EXERCISE OBJECTIVE:
In the entries that follow, the lines from the line containing "the cabinet at point (244, 190) 226.1 +18.9" up to and including the line containing "This camera's intrinsic" must be copied exactly, with pictures omitted.

PROVIDED DATA below:

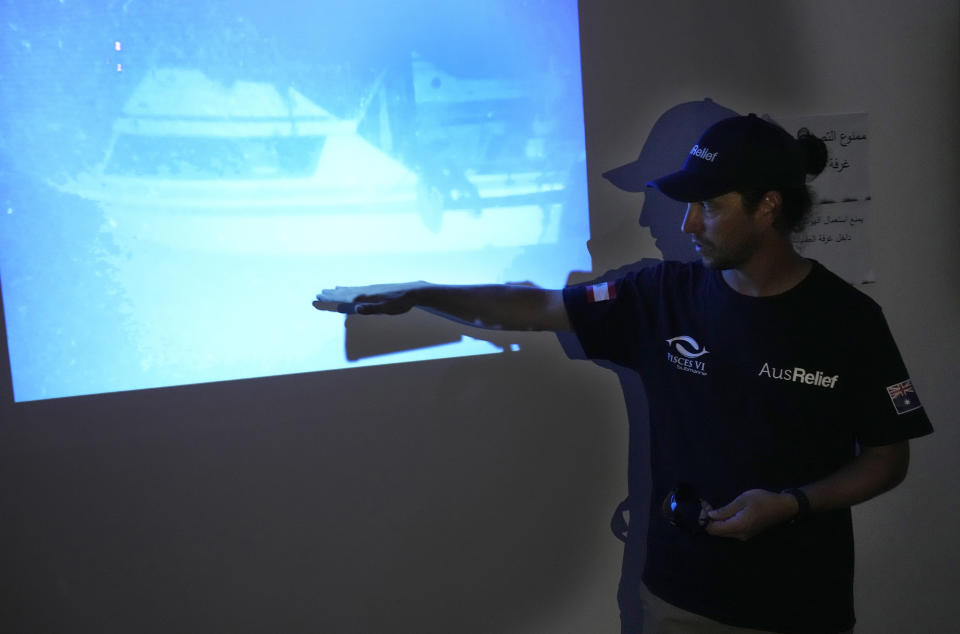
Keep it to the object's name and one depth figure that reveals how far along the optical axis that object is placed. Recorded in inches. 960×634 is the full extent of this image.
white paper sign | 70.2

End of PROVIDED DATA.
PROVIDED DATA below:

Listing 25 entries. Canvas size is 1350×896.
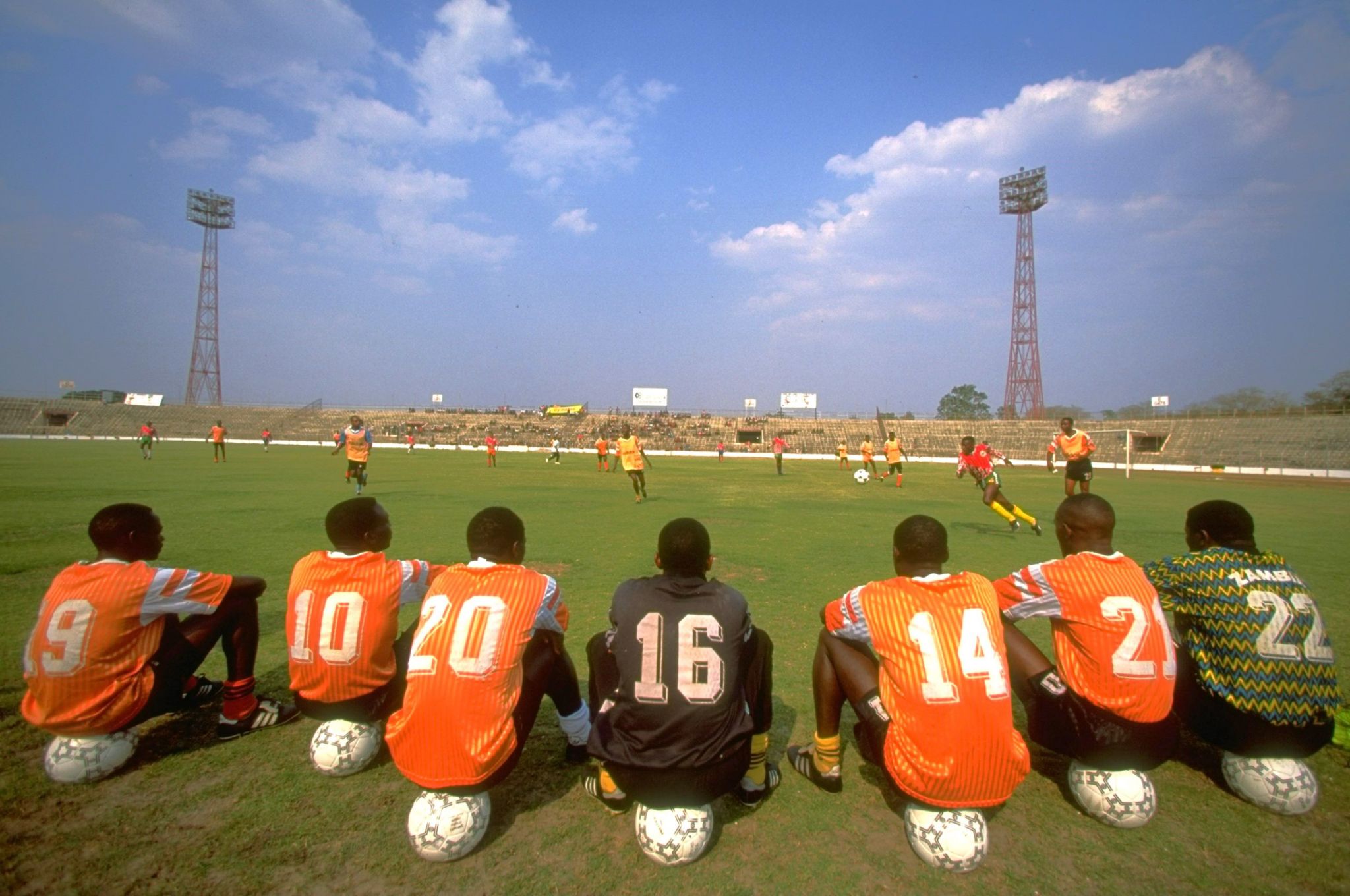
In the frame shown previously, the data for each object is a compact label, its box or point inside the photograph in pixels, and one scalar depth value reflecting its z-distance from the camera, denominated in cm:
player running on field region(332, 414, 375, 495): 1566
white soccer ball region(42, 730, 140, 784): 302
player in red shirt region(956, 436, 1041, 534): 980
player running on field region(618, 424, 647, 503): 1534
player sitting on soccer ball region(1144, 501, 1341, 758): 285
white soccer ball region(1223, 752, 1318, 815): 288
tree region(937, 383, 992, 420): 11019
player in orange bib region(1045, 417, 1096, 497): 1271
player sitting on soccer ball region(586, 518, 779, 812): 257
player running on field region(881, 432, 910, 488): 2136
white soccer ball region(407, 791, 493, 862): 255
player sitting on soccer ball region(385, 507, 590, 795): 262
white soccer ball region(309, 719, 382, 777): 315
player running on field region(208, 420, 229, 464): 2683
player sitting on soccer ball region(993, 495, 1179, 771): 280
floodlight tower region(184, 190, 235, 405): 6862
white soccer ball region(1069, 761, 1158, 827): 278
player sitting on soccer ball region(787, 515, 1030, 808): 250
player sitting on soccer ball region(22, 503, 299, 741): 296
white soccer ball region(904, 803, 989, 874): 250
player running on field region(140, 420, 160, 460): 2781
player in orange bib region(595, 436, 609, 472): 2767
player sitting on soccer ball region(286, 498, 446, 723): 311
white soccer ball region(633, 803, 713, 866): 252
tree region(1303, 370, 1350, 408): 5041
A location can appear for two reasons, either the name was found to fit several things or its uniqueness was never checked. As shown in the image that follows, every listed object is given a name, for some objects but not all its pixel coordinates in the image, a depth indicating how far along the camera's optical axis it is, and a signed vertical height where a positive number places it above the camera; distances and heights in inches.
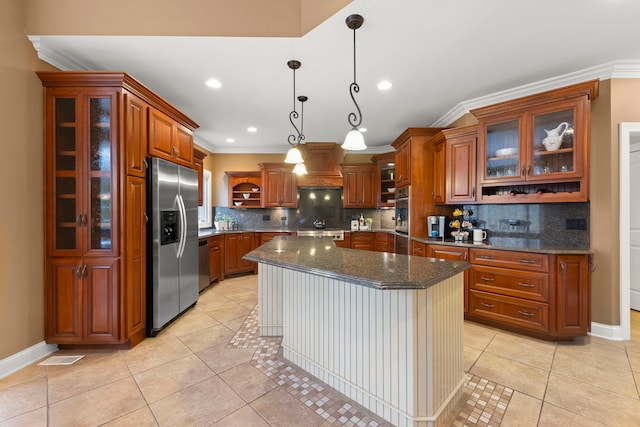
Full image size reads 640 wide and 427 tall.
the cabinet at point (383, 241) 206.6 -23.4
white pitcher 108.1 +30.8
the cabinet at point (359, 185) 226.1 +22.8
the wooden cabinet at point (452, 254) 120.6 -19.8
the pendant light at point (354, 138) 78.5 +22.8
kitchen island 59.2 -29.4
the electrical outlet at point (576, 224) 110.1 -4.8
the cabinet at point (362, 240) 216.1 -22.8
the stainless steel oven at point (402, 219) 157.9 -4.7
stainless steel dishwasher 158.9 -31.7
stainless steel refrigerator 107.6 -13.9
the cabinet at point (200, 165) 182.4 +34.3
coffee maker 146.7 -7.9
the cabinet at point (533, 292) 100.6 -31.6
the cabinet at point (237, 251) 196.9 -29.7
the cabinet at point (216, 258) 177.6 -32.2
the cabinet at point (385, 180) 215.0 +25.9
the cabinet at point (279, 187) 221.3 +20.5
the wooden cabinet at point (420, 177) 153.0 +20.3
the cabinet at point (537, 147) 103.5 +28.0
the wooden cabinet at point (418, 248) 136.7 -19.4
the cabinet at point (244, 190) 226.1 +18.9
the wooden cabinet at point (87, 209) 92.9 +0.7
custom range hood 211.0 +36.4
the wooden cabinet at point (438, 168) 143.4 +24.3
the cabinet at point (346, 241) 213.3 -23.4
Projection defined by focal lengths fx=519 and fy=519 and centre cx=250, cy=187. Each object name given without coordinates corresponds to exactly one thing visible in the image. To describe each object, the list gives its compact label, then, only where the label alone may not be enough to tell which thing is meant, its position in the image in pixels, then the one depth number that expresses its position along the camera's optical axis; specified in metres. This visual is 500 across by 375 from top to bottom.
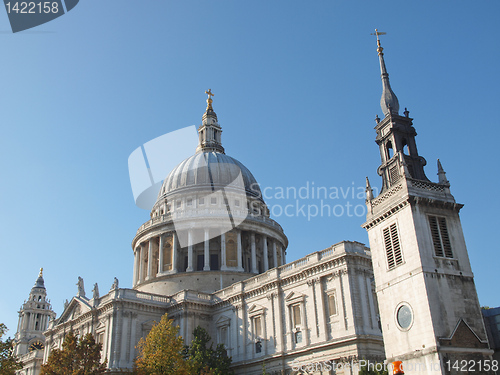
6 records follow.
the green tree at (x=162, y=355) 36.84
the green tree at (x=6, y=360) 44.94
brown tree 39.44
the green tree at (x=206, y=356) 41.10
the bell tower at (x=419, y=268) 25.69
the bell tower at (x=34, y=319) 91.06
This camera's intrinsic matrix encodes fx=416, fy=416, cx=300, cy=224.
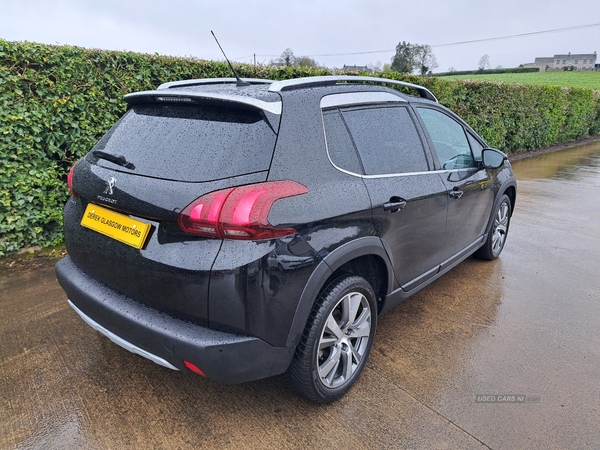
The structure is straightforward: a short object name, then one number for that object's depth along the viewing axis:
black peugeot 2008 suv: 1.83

End of PROVIDED DATA.

RESULT FOR THIS TASK:
the cabinet at point (244, 190) 226.1 +18.9
the wooden cabinet at point (87, 209) 92.9 +0.7
custom range hood 211.0 +36.4
the wooden cabinet at point (438, 168) 143.4 +24.3
the cabinet at point (346, 241) 213.3 -23.4
Projection defined by focal lengths fx=519 and fy=519 and centre cx=250, cy=187. Each object name given without coordinates corresponds to exactly one thing visible in the image. To describe each object, the list gives its compact label, then, only where the label alone may not be enough to tell which thing is meant, its position in the image in pixels, then the one depth number that expresses its position along the camera's optical axis; specified in metres. This visual is 500 across by 375 from top to bottom.
6 records follow.
the green tree at (x=162, y=355) 36.84
the green tree at (x=6, y=360) 44.94
brown tree 39.44
the green tree at (x=206, y=356) 41.10
the bell tower at (x=419, y=268) 25.69
the bell tower at (x=34, y=319) 91.06
This camera's intrinsic matrix encodes fx=416, fy=416, cx=300, cy=224.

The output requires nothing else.